Was Jesus frustrated and prone to unrealistic wanting on the cross, fantasizing about all the things he might have been doing that dark and dolorous Friday afternoon we strangely call good? St. Paul suggests not (cf. Phil 2:5-11). If the omnipotent and omniscient Christ-God could kenotically forego it all, might we also think about letting go of our desires, frustrations and fantasies?

Limits to understanding

Later in his book, Phillips makes what we could call his “apophatic” turn — that is, his turn to not knowing or, as he frequently puts it, to not “getting it,” to let go of the desire, one might say, to eat the fruit of the tree of knowledge of good and evil. He reminds us — as another Jewish writer, the author of Genesis did — that “omniscience … is the enemy, the saboteur, of satisfaction.”

Instead of always trying to know everything, we should ask ourselves this question instead: “In which area of our lives does not knowing, not getting it, give us more life rather than more deadness?” To ask such a question, Phillips says, is to remind us of our need to acquire an “understanding to the limits of understanding.”
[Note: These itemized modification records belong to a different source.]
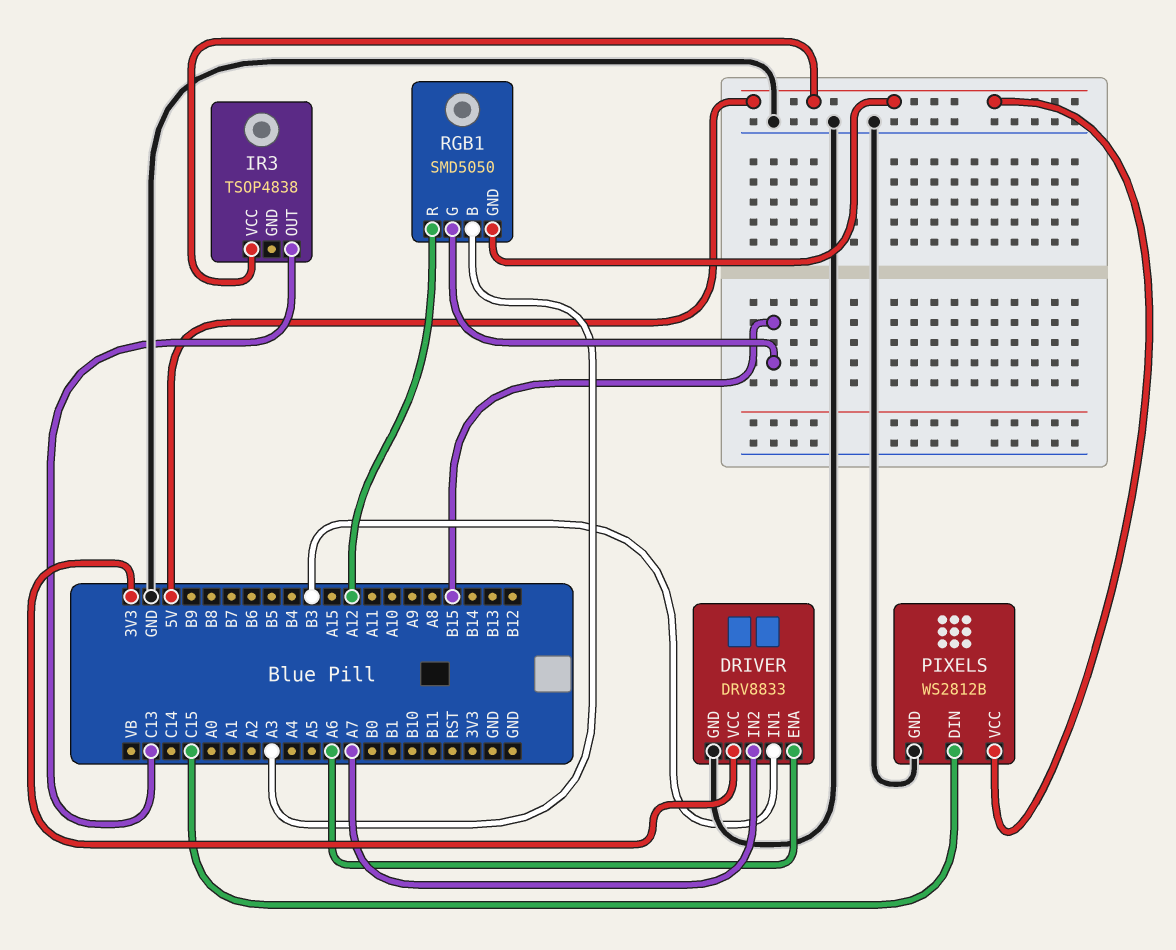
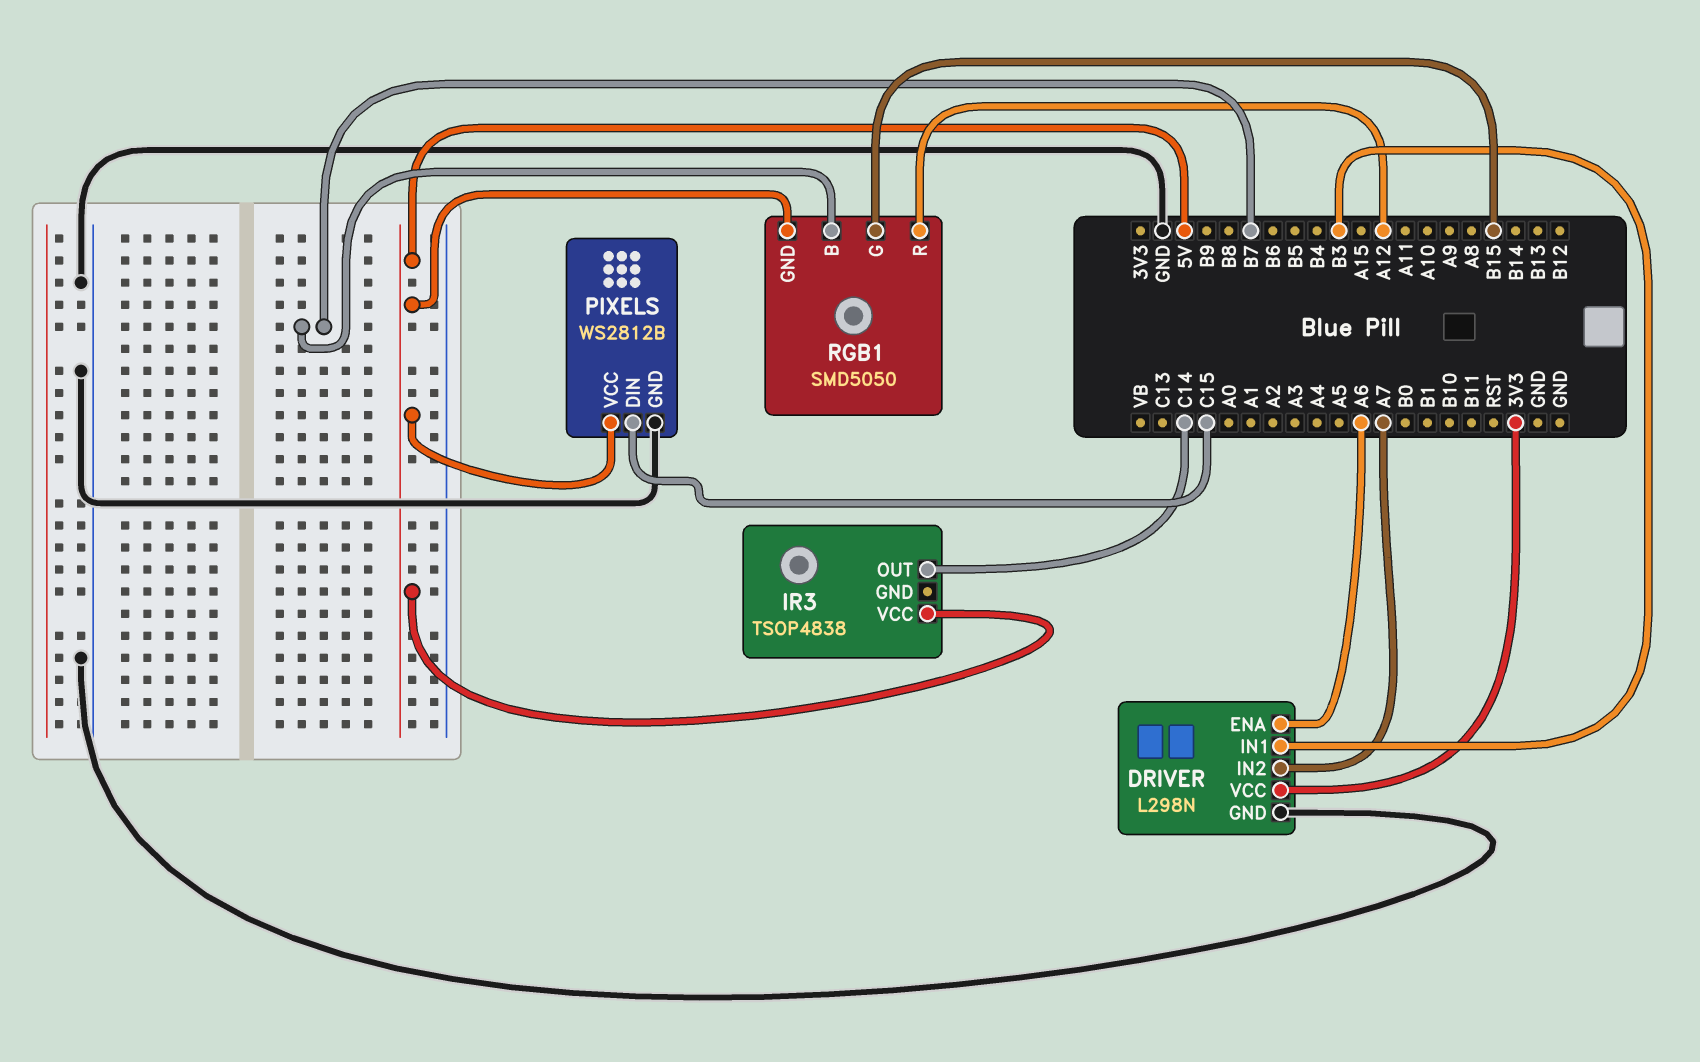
DRIVER: DRV8833 -> L298N
IR3 pin OUT: C13 -> C14
RGB1 pin B: A3 -> B7

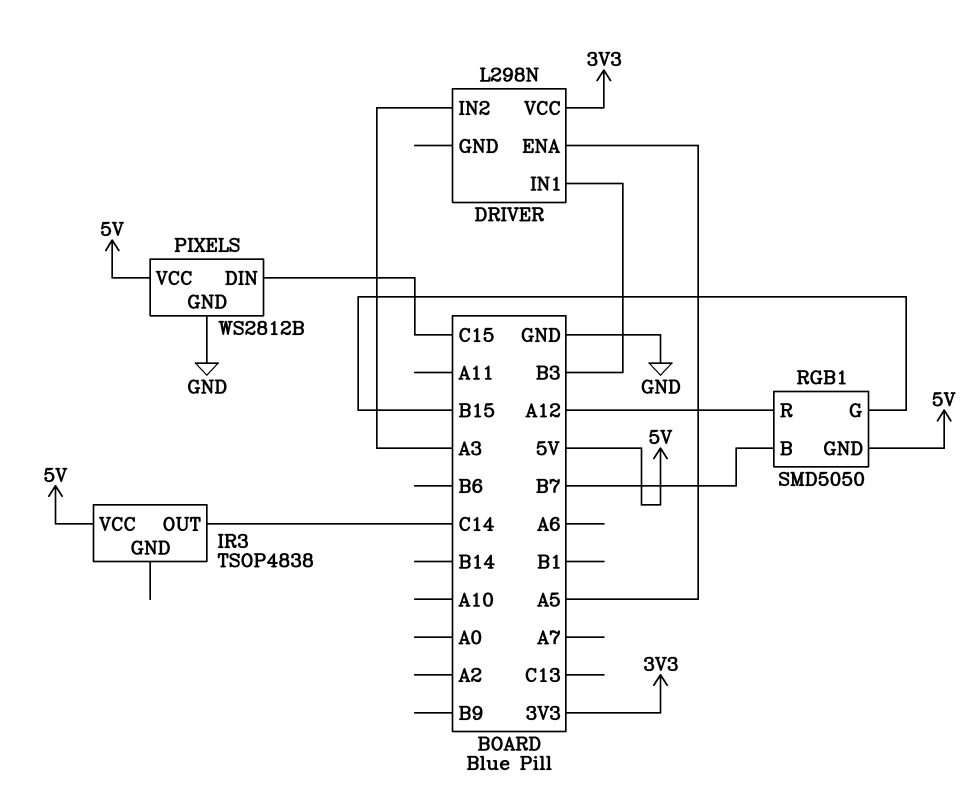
DRIVER pin ENA: A6 -> A5
DRIVER pin GND: GND -> none
DRIVER pin IN2: A7 -> A3

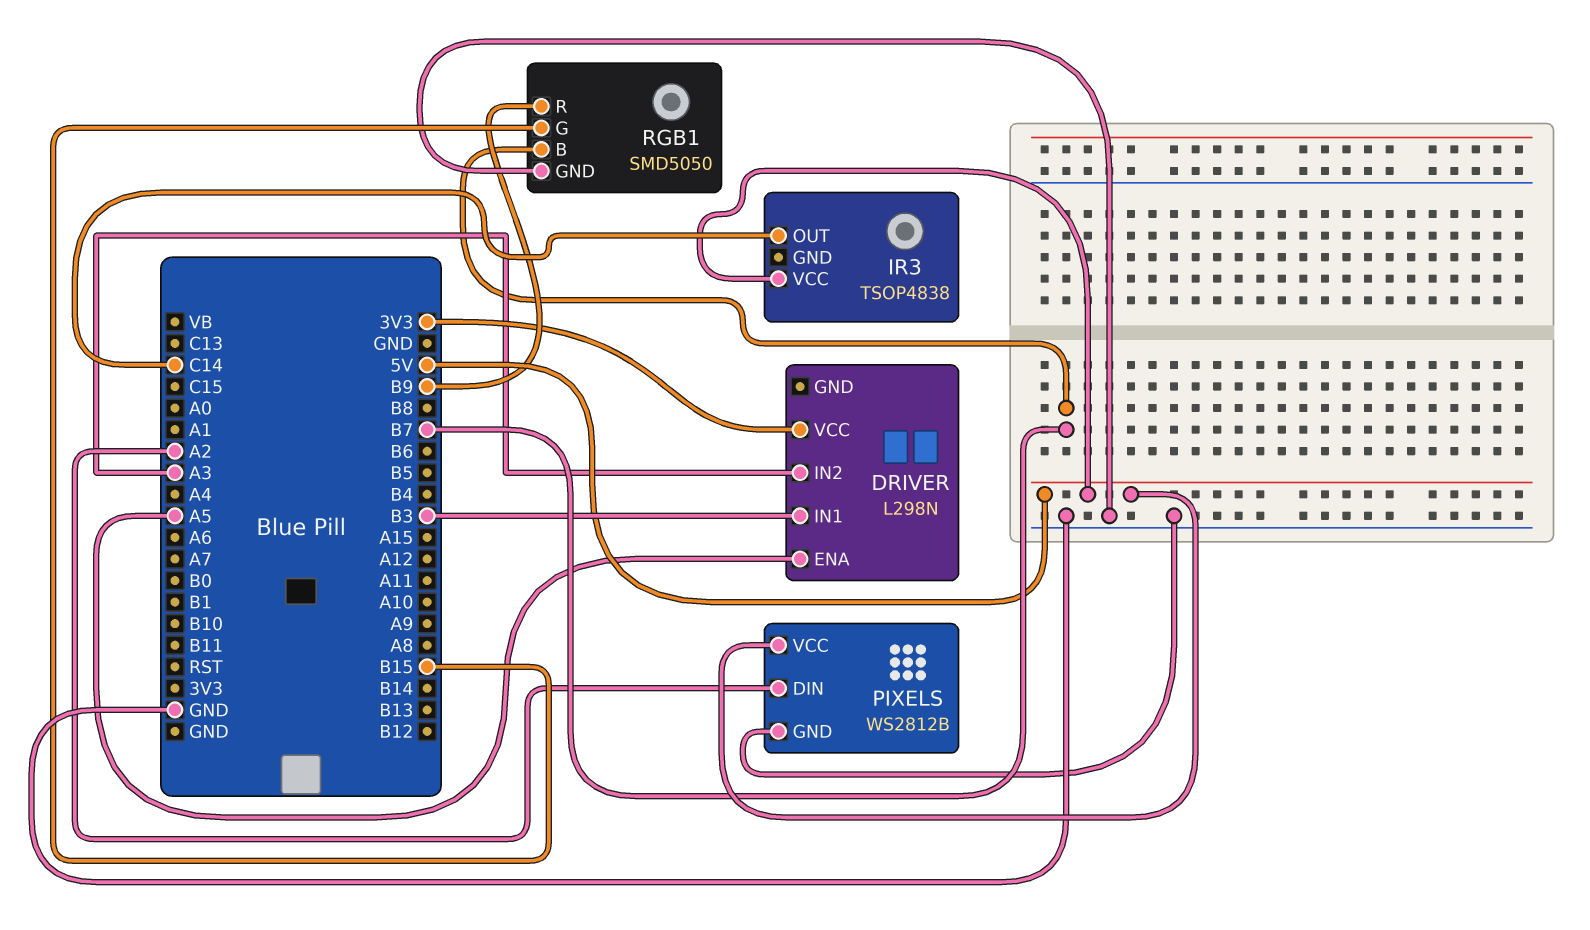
PIXELS pin DIN: C15 -> A2
RGB1 pin GND: 5V -> GND
RGB1 pin R: A12 -> B9

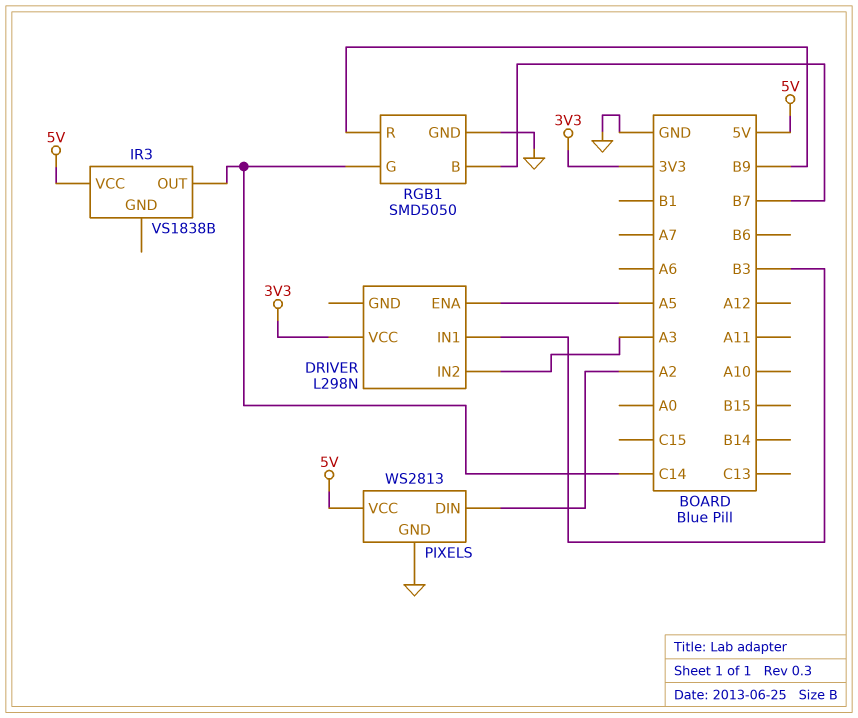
IR3: TSOP4838 -> VS1838B
PIXELS: WS2812B -> WS2813
RGB1 pin G: B15 -> C14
The limits to understanding are the places where, for many Christians, mystery or faith begin. For centuries, Christian writers have written of a “cloud of unknowing,” of the “dark night of the soul” in which we see and understand not, but must proceed on trust. Perhaps this is best encapsulated by St. John Henry Newman’s famous hymn: “Lead, kindly Light, amidst th’ encircling gloom; / Lead Thou me on! / The night is dark, and I am far from home; / Lead Thou me on! / KeepThou my feet; I do not ask to see/ The distant scene — one step enough for me.”
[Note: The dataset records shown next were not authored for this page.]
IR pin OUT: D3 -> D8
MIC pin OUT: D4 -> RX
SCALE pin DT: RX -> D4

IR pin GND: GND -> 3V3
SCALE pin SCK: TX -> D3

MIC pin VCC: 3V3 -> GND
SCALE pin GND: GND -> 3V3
“One step enough for me” is very close to “One day at a time,” which so many addictions programs counsel people to practice — and which we might be telling ourselves now, too, if we made new year’s resolutions.

Great psychologists and spiritual guides alike know that when trying to overcome bad habits or disordered desires, including our desires for omniscience and omnipotence, we must proceed slowly, and cannot replace something with nothing. If you want to give up smoking, you might have to take up knitting or woodworking to have something to do with your hands.

Opportunities to love and serve

Similarly, if we want to give up our frustrations and our fantasies about lost time and all the pleasures forbidden to us by the pandemic, we need instead to focus on what Phillips, in a more recent book, titled “Unforbidden Pleasures” (Farrar, Straus and Giroux, $10.99). As he puts it, “unforbidden pleasures have something more to tell us, or at least something else to tell us, about pleasure than the forbidden ones. Were this to be true, a lot of things that we have taken very seriously would seem less serious. The tyranny of the forbidden is not that it forbids, but that it tells us what we want — to do the forbidden thing. The unforbidden gives no orders.”

Translating this again into theological terminology, the unforbidden, which gives no orders, is what Christians call love. We are never forbidden to love and to serve. The Christian needs no permission from anyone to do those things.

And our time in this pandemic has presented us with even more opportunities to love and serve people who are suffering in so many ways. The one key lesson I have learned this year is that serving someone else is a great cure for (or at least considerable relief from) your own melancholy and anxiety. To serve soup in a homeless shelter, or shovel your elderly neighbor’s snow — or anything simple and similar like this — lifts your spirits and frees you from the tyranny of self-pitying fantasies about what you are missing out on. More than that a psychological salve, humble service is also the work of our salvation.

As 2021 and the pandemic unfold, let us remain awhile in our humble and quiet stations serving our suffering brothers and sisters and so serving the Lord in whose eternal kingdom nothing good will ever be lost.

Adam A.J. DeVille is author of “Everything Hidden Shall Be Revealed: Ridding the Church of Abuses of Sex and Power” (Angelico Press, $16.95). He writes from Indiana.